## Given request A
In the forum thread below, shorten the paragraph beginning "The control tower was well sealed" while keeping its main facts.
## Given request B
Write what comes next in the forum thread below, picking up after its final line.

It is really strange, but Zimbob and I were chatting about how we had talked about things recently, and then they have happened. Last night on a wee Dam/Heritage Site(Closed)/ROC post explore, I asked Zimbob if he had upset you, as you had not commented in this thread (as you very kindly have on most of our other threads) I come home tonight, check DP and there is your post. It is just too weird. That is too many to be coincidence.

Zimbob, let's discuss what we would do if we won the lottery.....

Thank you for your support on the great strawberry debate. Are they always that small??



LightBouy said:


> Shame no access was possible to the Control Tower. Good effort though -especially like the shots of the "plane" -doesn't look too aerodynamic though!!



The control tower was well sealed, although I have seen much more daunting fences. It is right next to a very popular car-park for dog walkers, and it was too busy to even attempt a closer look. Still, reading up about it they are planning to turn it into a museumy type thing, which I think is rather cool


----------



## Foxylady (Jun 27, 2008)

Bryag said:


> It is really strange, but Zimbob and I were chatting about how we had talked about things recently, and then they have happened. Last night on a wee Dam/Heritage Site(Closed)/ROC post explore, I asked Zimbob if he had upset you, as you had not commented in this thread (as you very kindly have on most of our other threads) I come home tonight, check DP and there is your post. It is just too weird. That is too many to be coincidence.



Ah, I've missed a lot of threads recently because I've been too unwell to do more than look at a few on the home page. No-one's upset me, honest, but I do like the way you thought it was Zimbob that did!  



Bryag said:


> Thank you for your support on the great strawberry debate. Are they always that small??



Yes, they are. There's a fantastic meadow up on the cliffs near to me that's absolutely full of them. I think I've even got a pic of it on DP in the off-topic forum about Goat Island, which is an amazing place.


----------



## Bryag (Jun 28, 2008)

## Data section
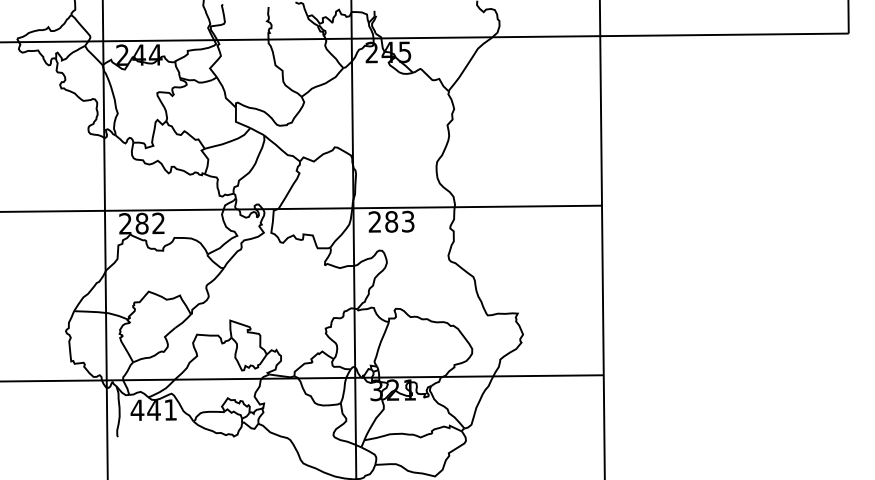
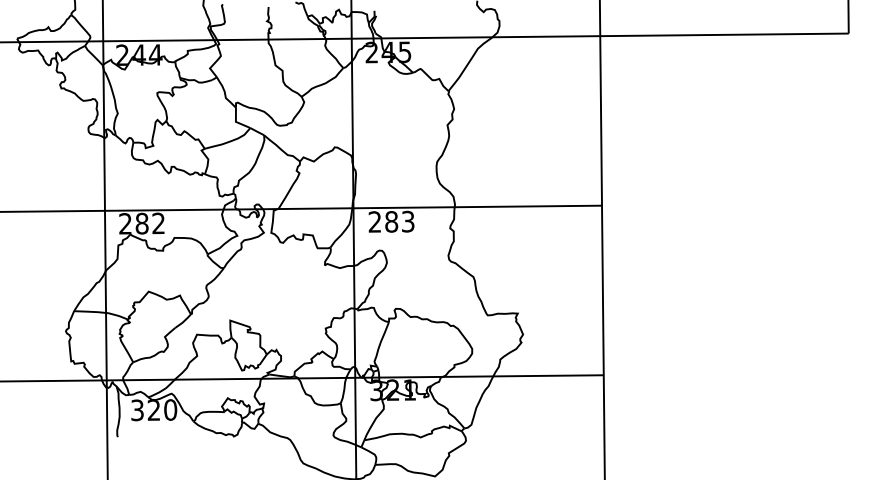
text at (153, 410): 441 -> 320
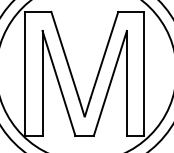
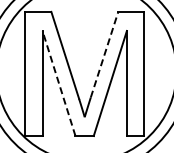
line at (104, 54): solid -> dashed
line at (58, 83): solid -> dashed
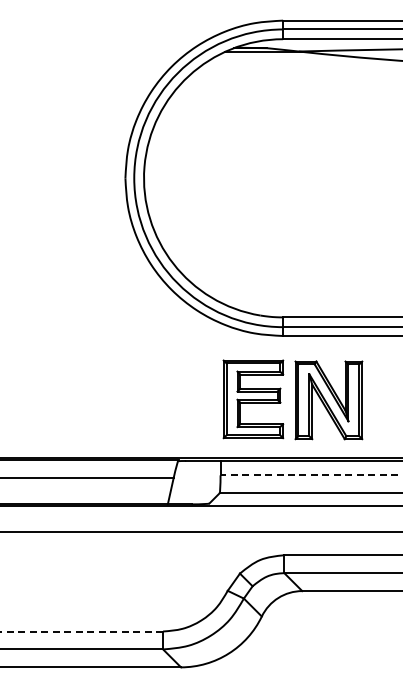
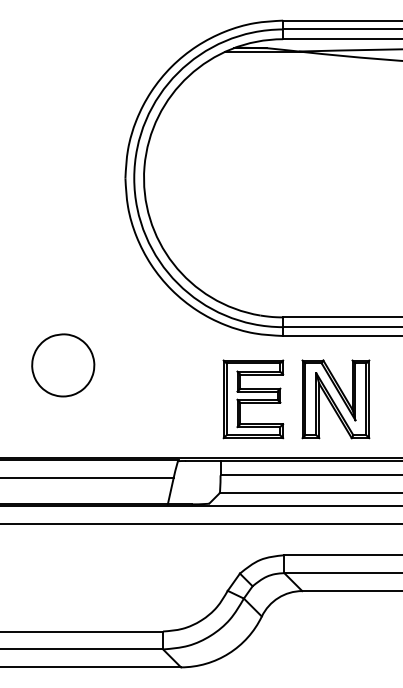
part at (63, 365): none -> present
part at (328, 400) position: (328, 400) -> (335, 399)
line at (311, 475): dashed -> solid
line at (200, 531) position: (200, 531) -> (200, 523)
line at (81, 631): dashed -> solid
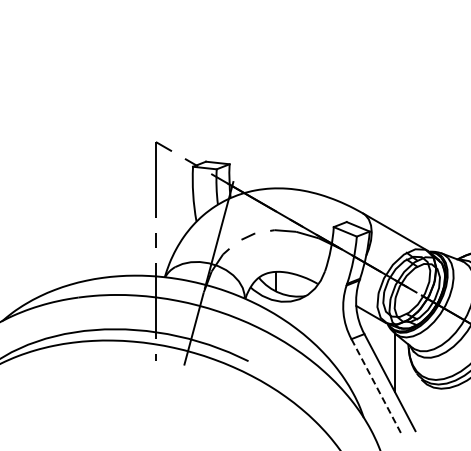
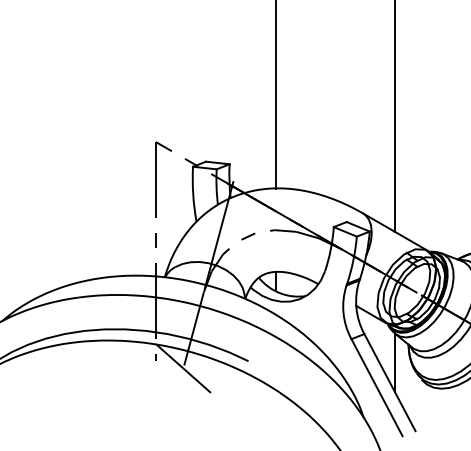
line at (275, 95): none -> present
line at (394, 116): none -> present
line at (182, 368): none -> present
line at (377, 387): dashed -> solid
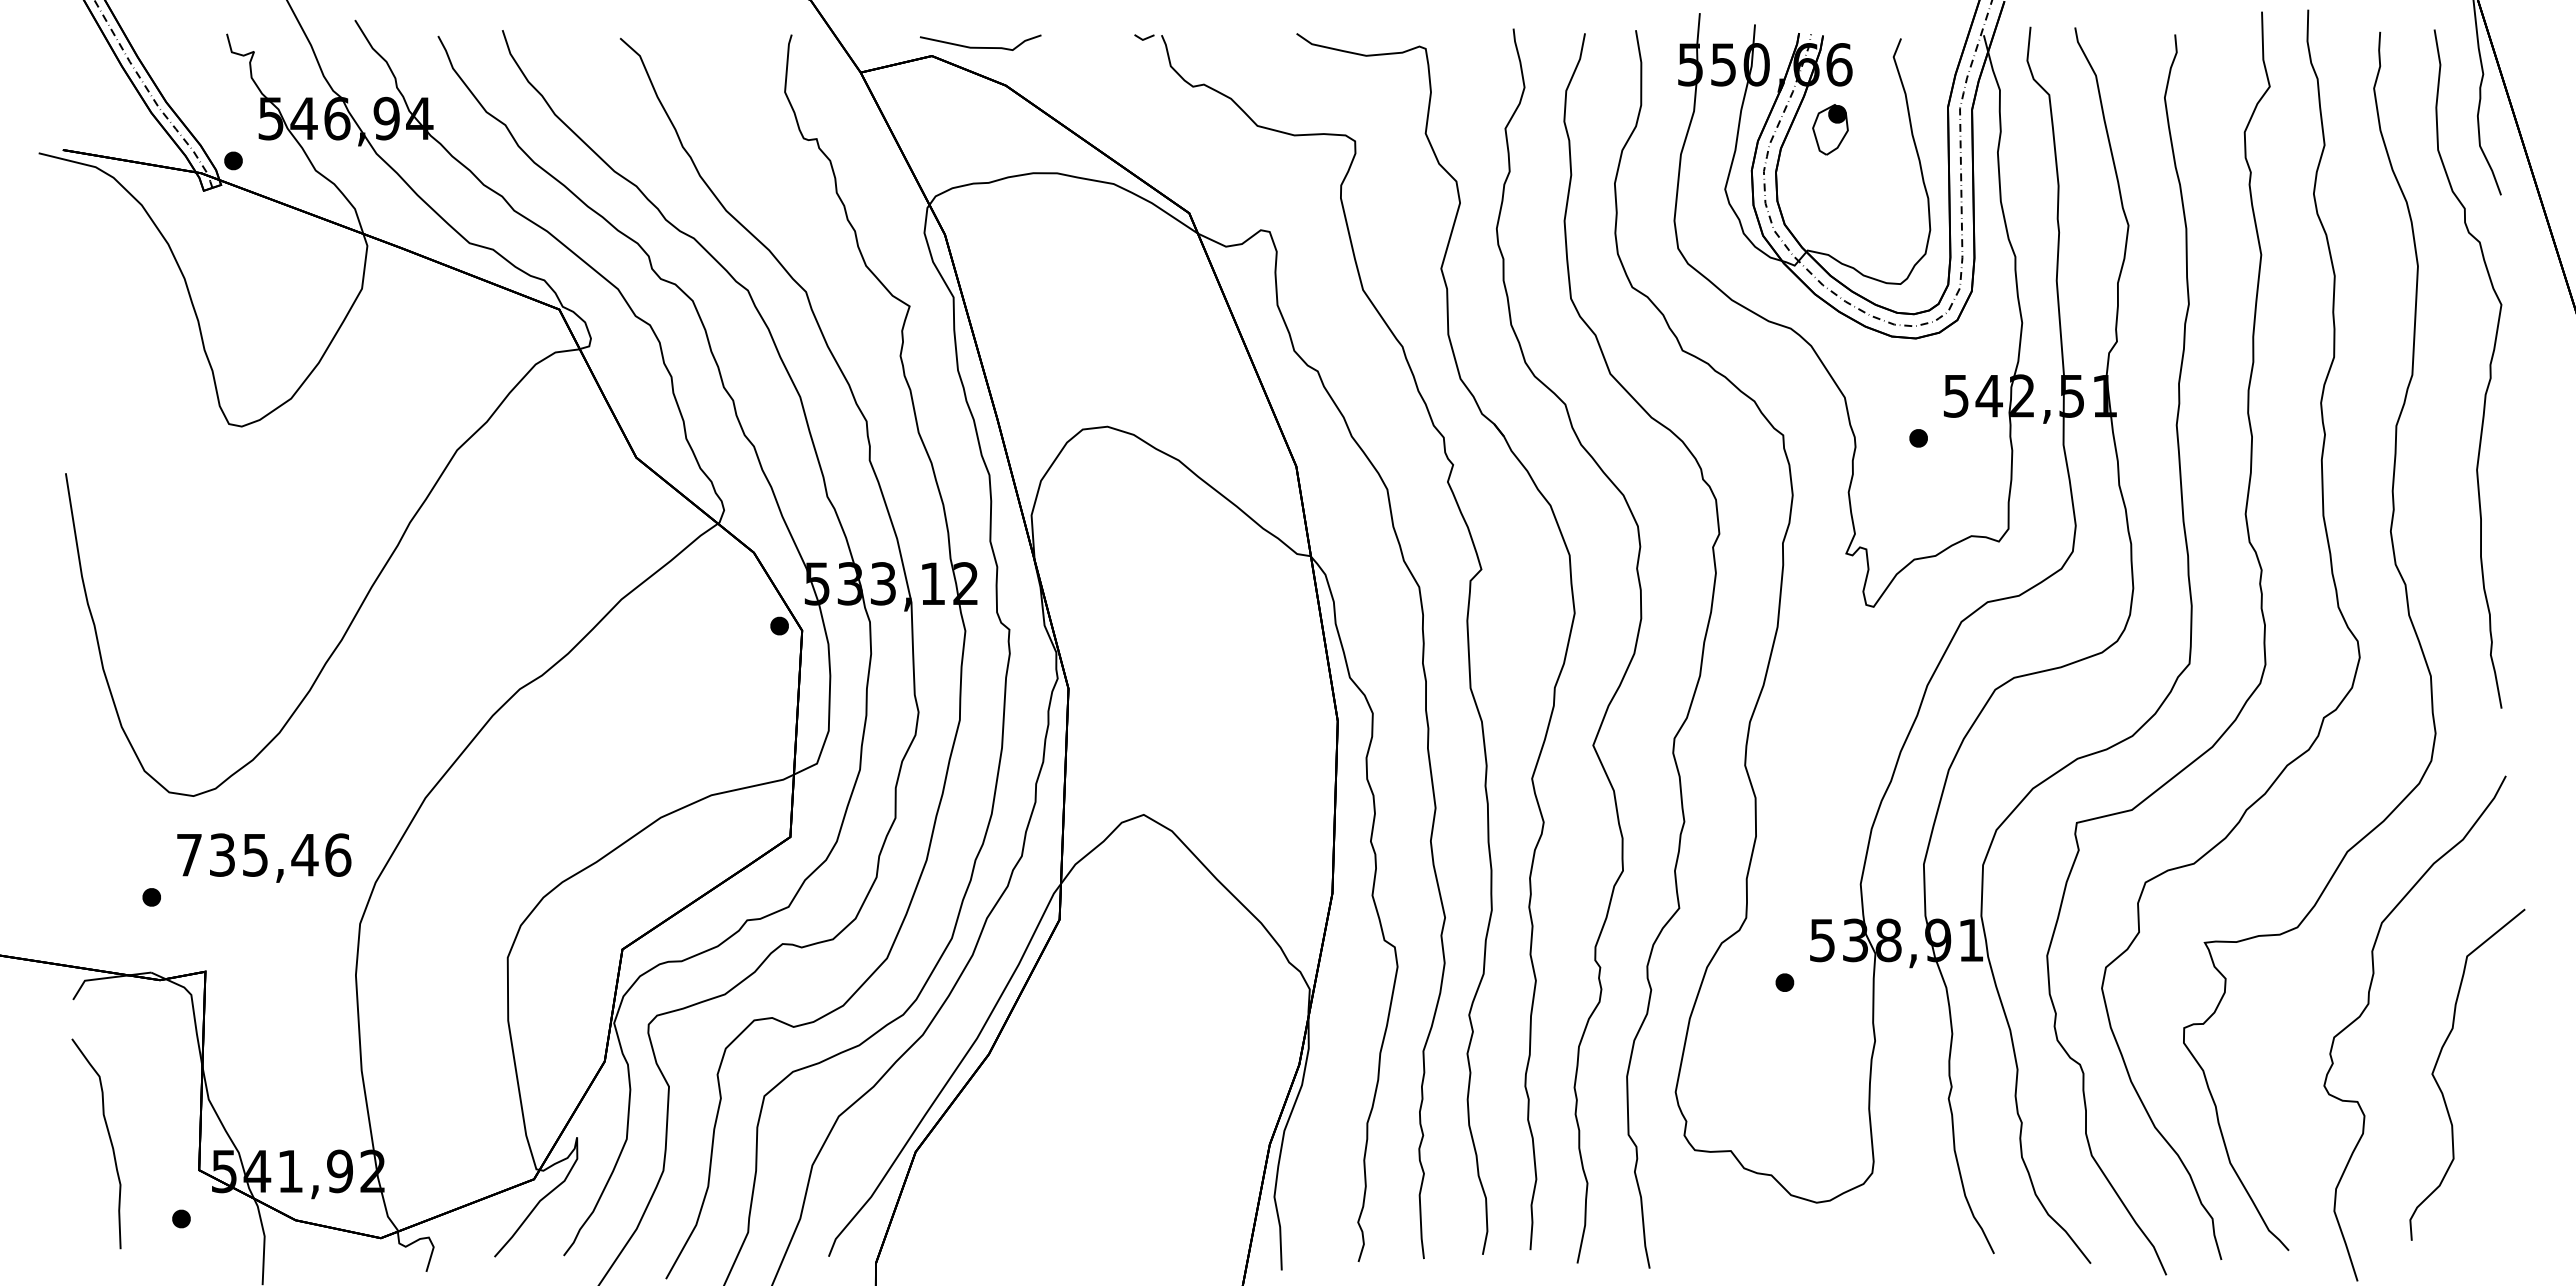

## Written reply A
The control tower was well sealed, though the writer has seen more daunting fences. It stands beside a car park that is popular with dog walkers, and the area was too busy to attempt a closer look. There are plans to turn it into a kind of museum, which the writer thinks is rather cool.

## Written reply B
Foxylady said:


> Ah, I've missed a lot of threads recently because I've been too unwell to do more than look at a few on the home page.



I am sorry to hear that, Foxy. I hope you are feeling much better now?



Foxylady said:


> No-one's upset me, honest, but I do like the way you thought it was Zimbob that did!



Well it couldn't have been me, I am far too charming



Foxylady said:


> Yes, they are. There's a fantastic meadow up on the cliffs near to me that's absolutely full of them. I think I've even got a pic of it on DP in the off-topic forum about Goat Island, which is an amazing place.



I will have a look for that now


----------



## zimbob (Jun 28, 2008)

Bryag said:


> Well it couldn't have been me, I am far too charming


----------



## Foxylady (Jun 28, 2008)

Bryag said:


> I am sorry to hear that, Foxy. I hope you are feeling much better now?



It's an on-going thing unfortunately, but I am feeling much better recently, thanks. 



zimbob said:


>


----------



## fender100 (Jan 12, 2009)

*Greenham Common*

Check out my website on RAF Greenham Common;

www.greenham.greatnow.com


----------



## wearethemoos (Aug 9, 2009)

This is another site my dad patrolled during it's existence. He was there on day 1 when they started putting the fences up to make the place and was often back on detatched duties when there were protests and such on.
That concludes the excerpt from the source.